La note du sommelier
Ce qui m'a frappé chez Emile et Alain, c'est leur humilité et leur curiosité. Malgré leur planification minutieuse, ils n'hésitent pas à remettre en question leur travail. Grâce à cette approche, ils ont réussi ce qui est souvent le plus difficile à créer : leur propre style. C'est pourquoi je me réjouis particulièrement de voir comment leur travail va évoluer au fur et à mesure qu'ils vont approfondir leur savoir-faire.

Chocolat Quillabamba par Orfève de Genève en Suisse

Chocolat Quillabamba d'Orfève
  • Fèves : chuncho bio
  • Producteur de cacao : non-mentionné
  • Origine : province de La Convención, département de Cuzco, au centre du Pérou
  • Pourcentages : 70%
  • Transformation : torréfaction 43 minutes à 104°C et 72 heures de conchage
  • Millésimes : 2021 pour la torréfaction intense, inconnu pour l’autre

Notes de dégustation du chocolat Quillabamba d’Orfève

La robe entre le marron et le bistre est relativement claire. Le nez intense distille des notes de fruits secs et d’épices douces. La casse est relativement sonore pour une tablette fine et le croquant fuyant. En bouche, le fondant déploie une belle succession de notes intenses. Défilent des impressions de raisins secs, de noisette, puis un mélange d’épices rondes. La parade se termine par une pointe de myrtille, très légèrement tannique. La longueur est belle avec des notes de miel d’acacia, d’épices et une astringence maîtrisée. Le tout donne une impression intense et équilibrée.

Chocolat Quillabamba d'Orfève
La tablette de chocolat Quillabamba d’Orfève sait jouer avec les sens. Un délice.

Le petit plus : Si les jeux de lumière de la tablette sont captivants, pour profiter au mieux de la robe de ce chocolat, retournez-le. De même, en bouche, essayez-le en alternant les côtés lisse et texturé sur la langue. Qui a dit qu’on ne joue par avec la nourriture ?

Hommage au travail de l’artisan

Ce chocolat Quillabamba par Orfève est le parfait exemple de ce qui fait la qualité du travail artisanal. Des produits d’exception, ici les fèves chuncho, alliés une maîtrise du savoir-faire qui permet à l’artisan d’imprimer sa patte sur le produit final. Cette approche se traduit également par une grande transparence. Ainsi, Orfève indique non-seulement le type de fèves et leur origine, mais aussi comment elles ont été travaillées. S’il fallait pinailler, ne manque que la mention du producteur/sourceur et du prix payé pour le cacao.

Avec le temps, Orfève a su créer son style. Des premières tablettes qui mettaient l’accent sur l’intensité, leurs dernières créations ont gardé le caractère, tout en distillant avec finesse les saveurs les plus subtiles. Joli travail dont je me réjouis de continuer à suivre l’évolution.

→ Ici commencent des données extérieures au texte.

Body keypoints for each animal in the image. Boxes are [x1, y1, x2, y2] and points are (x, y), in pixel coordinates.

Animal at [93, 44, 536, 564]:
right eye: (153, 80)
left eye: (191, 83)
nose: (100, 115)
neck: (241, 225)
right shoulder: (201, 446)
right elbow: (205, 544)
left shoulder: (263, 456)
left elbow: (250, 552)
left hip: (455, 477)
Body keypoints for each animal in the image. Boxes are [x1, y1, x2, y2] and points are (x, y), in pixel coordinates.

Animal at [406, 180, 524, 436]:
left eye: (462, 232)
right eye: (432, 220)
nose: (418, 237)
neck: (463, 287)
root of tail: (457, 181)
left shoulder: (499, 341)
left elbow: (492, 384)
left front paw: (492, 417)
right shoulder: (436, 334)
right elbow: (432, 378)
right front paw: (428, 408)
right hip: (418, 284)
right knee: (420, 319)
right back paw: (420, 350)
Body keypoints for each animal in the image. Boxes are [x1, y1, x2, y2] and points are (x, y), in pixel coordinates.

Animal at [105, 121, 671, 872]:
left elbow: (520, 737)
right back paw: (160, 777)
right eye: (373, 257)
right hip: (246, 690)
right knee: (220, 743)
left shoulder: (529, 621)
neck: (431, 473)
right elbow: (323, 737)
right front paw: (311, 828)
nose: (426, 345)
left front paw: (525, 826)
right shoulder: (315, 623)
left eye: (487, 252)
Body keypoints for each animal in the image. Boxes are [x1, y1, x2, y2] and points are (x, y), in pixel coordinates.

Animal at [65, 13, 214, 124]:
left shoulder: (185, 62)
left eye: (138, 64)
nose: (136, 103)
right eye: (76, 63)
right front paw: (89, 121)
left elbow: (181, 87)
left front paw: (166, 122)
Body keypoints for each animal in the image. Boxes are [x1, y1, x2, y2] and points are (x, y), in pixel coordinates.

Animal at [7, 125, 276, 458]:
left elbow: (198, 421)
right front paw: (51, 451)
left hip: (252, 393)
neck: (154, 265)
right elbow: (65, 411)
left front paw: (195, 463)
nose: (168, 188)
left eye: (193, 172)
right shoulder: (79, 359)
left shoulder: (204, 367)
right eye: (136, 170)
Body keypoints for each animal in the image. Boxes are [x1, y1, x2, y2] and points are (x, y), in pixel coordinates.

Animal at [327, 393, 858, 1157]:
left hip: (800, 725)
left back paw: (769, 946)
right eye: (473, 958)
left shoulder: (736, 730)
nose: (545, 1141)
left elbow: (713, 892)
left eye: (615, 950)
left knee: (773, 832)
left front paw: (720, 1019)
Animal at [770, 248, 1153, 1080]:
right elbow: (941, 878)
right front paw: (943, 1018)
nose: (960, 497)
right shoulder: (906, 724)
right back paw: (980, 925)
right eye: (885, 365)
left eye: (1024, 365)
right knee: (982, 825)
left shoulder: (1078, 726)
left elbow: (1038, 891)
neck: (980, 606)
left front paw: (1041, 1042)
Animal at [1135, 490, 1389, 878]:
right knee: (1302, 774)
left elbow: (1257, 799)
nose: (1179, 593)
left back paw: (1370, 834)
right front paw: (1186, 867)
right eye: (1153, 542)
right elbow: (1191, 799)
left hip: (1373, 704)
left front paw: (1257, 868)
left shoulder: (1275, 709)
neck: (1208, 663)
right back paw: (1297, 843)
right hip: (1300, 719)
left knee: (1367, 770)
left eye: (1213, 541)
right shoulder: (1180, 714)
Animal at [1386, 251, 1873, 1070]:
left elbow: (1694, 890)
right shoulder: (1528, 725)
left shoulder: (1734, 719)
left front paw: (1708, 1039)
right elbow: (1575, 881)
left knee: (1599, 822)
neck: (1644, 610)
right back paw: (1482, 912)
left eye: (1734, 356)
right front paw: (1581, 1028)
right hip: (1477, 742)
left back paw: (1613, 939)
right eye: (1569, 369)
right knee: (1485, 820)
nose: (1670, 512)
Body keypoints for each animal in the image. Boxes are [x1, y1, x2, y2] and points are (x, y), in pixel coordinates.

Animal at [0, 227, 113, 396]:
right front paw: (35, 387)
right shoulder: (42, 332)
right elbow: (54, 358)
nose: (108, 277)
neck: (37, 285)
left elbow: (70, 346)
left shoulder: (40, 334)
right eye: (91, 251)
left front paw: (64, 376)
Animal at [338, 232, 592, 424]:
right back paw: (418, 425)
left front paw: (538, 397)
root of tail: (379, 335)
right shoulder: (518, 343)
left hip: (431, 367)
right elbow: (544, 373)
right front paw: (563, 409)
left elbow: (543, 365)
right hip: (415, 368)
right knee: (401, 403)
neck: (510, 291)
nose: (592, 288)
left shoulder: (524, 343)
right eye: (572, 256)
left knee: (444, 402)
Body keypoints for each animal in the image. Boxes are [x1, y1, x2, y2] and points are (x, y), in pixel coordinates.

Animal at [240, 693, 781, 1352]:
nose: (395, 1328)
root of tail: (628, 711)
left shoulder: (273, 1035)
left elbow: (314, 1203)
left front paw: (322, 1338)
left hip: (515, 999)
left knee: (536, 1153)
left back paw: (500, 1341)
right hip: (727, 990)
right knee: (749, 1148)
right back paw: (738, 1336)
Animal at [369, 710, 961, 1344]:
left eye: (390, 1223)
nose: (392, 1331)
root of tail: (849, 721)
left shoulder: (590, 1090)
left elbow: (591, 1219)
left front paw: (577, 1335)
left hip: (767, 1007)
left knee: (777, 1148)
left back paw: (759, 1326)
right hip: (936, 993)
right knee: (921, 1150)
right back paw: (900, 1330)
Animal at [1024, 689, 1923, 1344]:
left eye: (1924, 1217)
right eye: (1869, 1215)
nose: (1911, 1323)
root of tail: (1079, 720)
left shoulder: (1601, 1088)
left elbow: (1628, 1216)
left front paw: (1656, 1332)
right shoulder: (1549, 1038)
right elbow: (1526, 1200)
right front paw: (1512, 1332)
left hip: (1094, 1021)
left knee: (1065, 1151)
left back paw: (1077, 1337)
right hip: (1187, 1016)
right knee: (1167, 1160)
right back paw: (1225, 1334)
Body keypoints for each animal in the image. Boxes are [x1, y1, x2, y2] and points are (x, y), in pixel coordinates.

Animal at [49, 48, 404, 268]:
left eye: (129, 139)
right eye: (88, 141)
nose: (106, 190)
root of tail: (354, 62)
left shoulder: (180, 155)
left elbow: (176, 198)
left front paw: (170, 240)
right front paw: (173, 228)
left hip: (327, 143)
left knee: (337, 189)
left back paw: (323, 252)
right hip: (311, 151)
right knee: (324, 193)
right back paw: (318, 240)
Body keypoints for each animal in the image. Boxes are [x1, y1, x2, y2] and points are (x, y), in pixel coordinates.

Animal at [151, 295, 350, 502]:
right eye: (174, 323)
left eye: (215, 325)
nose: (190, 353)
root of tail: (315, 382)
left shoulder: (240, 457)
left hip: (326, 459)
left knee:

Chocolat Quillabamba d'Orfève
Son plus grand défaut est aussi un avantage : une fois ouvert, le chocolat est difficile à remettre dans son emballage, la solution est de finir la tablette…

A titre de comparaison, ces mêmes fèves sont aussi interprétées par Qantu. La richesse sensorielle est similaire, mais le caractère de la tablette est complètement différent. Si vous avez l’occasion de comparer les deux chocolats, c’est un excellent moyen pour comprendre toute la valeur du travail des artisans et comment chacun exprime son style.

La note du sommelier
Le motif de la tablette subjugue les regards. Caroline et François-Xavier ont voulu ainsi faire un clin d’œil aux cadrans guillochés des montres genevoises qu'ils connaissent bien. Au-delà du visuel unique, loin des tendance vues et revues, c'est aussi et surtout une approche très intéressante d'un point de vue sensoriel. Preuve en est que le moule d'une tablette impacte également  la dégustation du chocolat.